Maternal health outcomes continue to worsen in the United States, where maternal and infant mortality rates far exceed rates in European countries and other wealthy nations. Now, a new study led by researchers at Boston University School of Public Health (BUSPH) and Harvard Medical School-affiliated Beth Israel Deaconess Medical Center (BIDMC) is shedding insight on how hospital organizational structures and staffing within US maternity care may affect the birthing process and possibly contribute to adverse birth outcomes.
Published in the journal PLOS ONE, the study analyzed gestational age patterns and timing of home and hospital births in three high-income countries: the US, which embraces a maternity care model that relies heavily on obstetricians and clinical interventions, and England and the Netherlands, which primarily rely on midwives who provide low-intervention maternity care.
The findings show that the average length of US pregnancies steadily declined by more than half a week between 1990 and 2020, from 39.1 weeks to 38.5 weeks, and that US pregnancies, on average, are shorter than pregnancies in England and the Netherlands. In 2020, only 23 percent of US births occurred at 40 or more weeks, compared with 44 percent of births in the Netherlands and 40 percent of births in England. The gestational age pattern for home births was the same in all three countries.
In all three countries, the researchers also examined birth timing by hour of the day for home and vaginal births at the hospital, and then repeated this analysis, limiting the comparison to hospital-based vaginal births without interventions such as induction or labor augmentation that could possibly alter the timing.
In England and the Netherlands, births at home and at the hospital occurred at similar times in the day, peaking in the early morning hours between 1 a.m.-6 a.m.
But in the US, there was a noticeable difference in birth timing between the two settings: births at home peaked in the same early morning hours as home births in other countries. By contrast, hospital-based births—even those with no interventions that could affect the natural pattern of timing—largely occurred during standard working hours for clinical staff, from 8 a.m. to 5 p.m.
The paper is the first international study using large datasets to compare gestational age and birth timing in three high-income countries; most prior research has focused on data from individual hospitals or countries. Given England’s and the Netherlands’s superior birthing outcomes, the authors say their findings suggest the US maternity care models could benefit from an organizational shift that places less emphasis on active, clinical management of labor and allows the birthing process to take a natural course.
“Our multi-country analysis shows that the US is an outlier in gestational age distribution and timing of low-intervention hospital births,” says study lead and corresponding author Dr. Eugene Declercq, professor of community health sciences at BUSPH. “There’s a lesson to be learned from countries with more positive maternity outcomes than the US in having hospital staffing and operational plans conform more closely to the natural patterns of birth timing and gestational age rather than try to have birth timing fit organizational needs.”
The study included nationally representative and publicly available population-based birth data from all three countries, including data on more than 3.8 million births in the US and 156,000 births in the Netherlands in 2014, and more than 56,000 births in England from 2008-2010. The researchers examined home and hospital birth timing for births that occurred between 37 and 42 weeks.

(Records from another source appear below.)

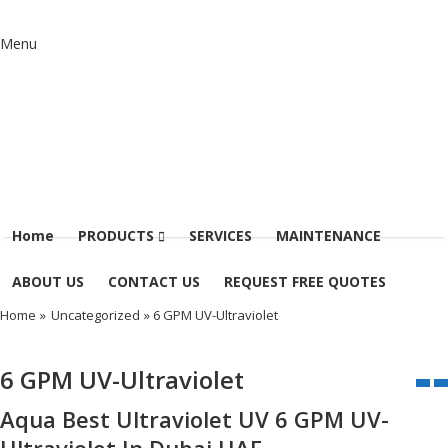
Menu
Home
PRODUCTS
SERVICES
MAINTENANCE
ABOUT US
CONTACT US
REQUEST FREE QUOTES
Home
»
Uncategorized
» 6 GPM UV-Ultraviolet
6 GPM UV-Ultraviolet
Aqua Best Ultraviolet UV 6 GPM UV-
Ultraviolet In Dubai UAE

“Every system is perfectly designed to get the results that it gets,” says study senior author Dr. Neel Shah, chief medical officer of Maven Clinic and a visiting scientist at BIDMC. “The alarmingly poor results of the US maternal health system demand greater attention to its design. Our study shows that in comparison with other high-income countries, American hospitals may be designed to center the convenience of clinicians more than the needs of people giving birth.”